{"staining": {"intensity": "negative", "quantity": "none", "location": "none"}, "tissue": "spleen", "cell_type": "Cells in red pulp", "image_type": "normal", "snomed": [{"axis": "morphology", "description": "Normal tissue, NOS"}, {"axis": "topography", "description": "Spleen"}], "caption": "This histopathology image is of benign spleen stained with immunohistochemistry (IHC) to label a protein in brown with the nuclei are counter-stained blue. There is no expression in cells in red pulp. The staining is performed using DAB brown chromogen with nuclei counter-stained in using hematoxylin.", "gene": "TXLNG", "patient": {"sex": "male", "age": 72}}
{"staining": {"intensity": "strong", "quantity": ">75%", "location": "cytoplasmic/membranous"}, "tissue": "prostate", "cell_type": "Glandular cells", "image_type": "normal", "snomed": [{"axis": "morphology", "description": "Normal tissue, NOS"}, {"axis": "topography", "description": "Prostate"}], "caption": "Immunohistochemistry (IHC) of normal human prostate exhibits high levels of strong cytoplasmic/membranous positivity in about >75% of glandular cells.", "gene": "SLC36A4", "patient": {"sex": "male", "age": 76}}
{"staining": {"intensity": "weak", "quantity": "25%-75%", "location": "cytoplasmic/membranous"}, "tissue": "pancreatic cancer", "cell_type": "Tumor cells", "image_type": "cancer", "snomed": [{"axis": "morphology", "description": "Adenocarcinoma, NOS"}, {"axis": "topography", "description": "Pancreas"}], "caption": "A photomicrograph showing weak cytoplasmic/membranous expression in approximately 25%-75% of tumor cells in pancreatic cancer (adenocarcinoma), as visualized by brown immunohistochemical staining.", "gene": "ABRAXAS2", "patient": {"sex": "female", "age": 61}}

──────────────────────────────

INSTRUCTIONS TO FOLLOW:
Write out the data above once more, exactly as it stands.

TASK SOLUTION:
{"staining": {"intensity": "negative", "quantity": "none", "location": "none"}, "tissue": "spleen", "cell_type": "Cells in red pulp", "image_type": "normal", "snomed": [{"axis": "morphology", "description": "Normal tissue, NOS"}, {"axis": "topography", "description": "Spleen"}], "caption": "This histopathology image is of benign spleen stained with immunohistochemistry (IHC) to label a protein in brown with the nuclei are counter-stained blue. There is no expression in cells in red pulp. The staining is performed using DAB brown chromogen with nuclei counter-stained in using hematoxylin.", "gene": "TXLNG", "patient": {"sex": "male", "age": 72}}
{"staining": {"intensity": "strong", "quantity": ">75%", "location": "cytoplasmic/membranous"}, "tissue": "prostate", "cell_type": "Glandular cells", "image_type": "normal", "snomed": [{"axis": "morphology", "description": "Normal tissue, NOS"}, {"axis": "topography", "description": "Prostate"}], "caption": "Immunohistochemistry (IHC) of normal human prostate exhibits high levels of strong cytoplasmic/membranous positivity in about >75% of glandular cells.", "gene": "SLC36A4", "patient": {"sex": "male", "age": 76}}
{"staining": {"intensity": "weak", "quantity": "25%-75%", "location": "cytoplasmic/membranous"}, "tissue": "pancreatic cancer", "cell_type": "Tumor cells", "image_type": "cancer", "snomed": [{"axis": "morphology", "description": "Adenocarcinoma, NOS"}, {"axis": "topography", "description": "Pancreas"}], "caption": "A photomicrograph showing weak cytoplasmic/membranous expression in approximately 25%-75% of tumor cells in pancreatic cancer (adenocarcinoma), as visualized by brown immunohistochemical staining.", "gene": "ABRAXAS2", "patient": {"sex": "female", "age": 61}}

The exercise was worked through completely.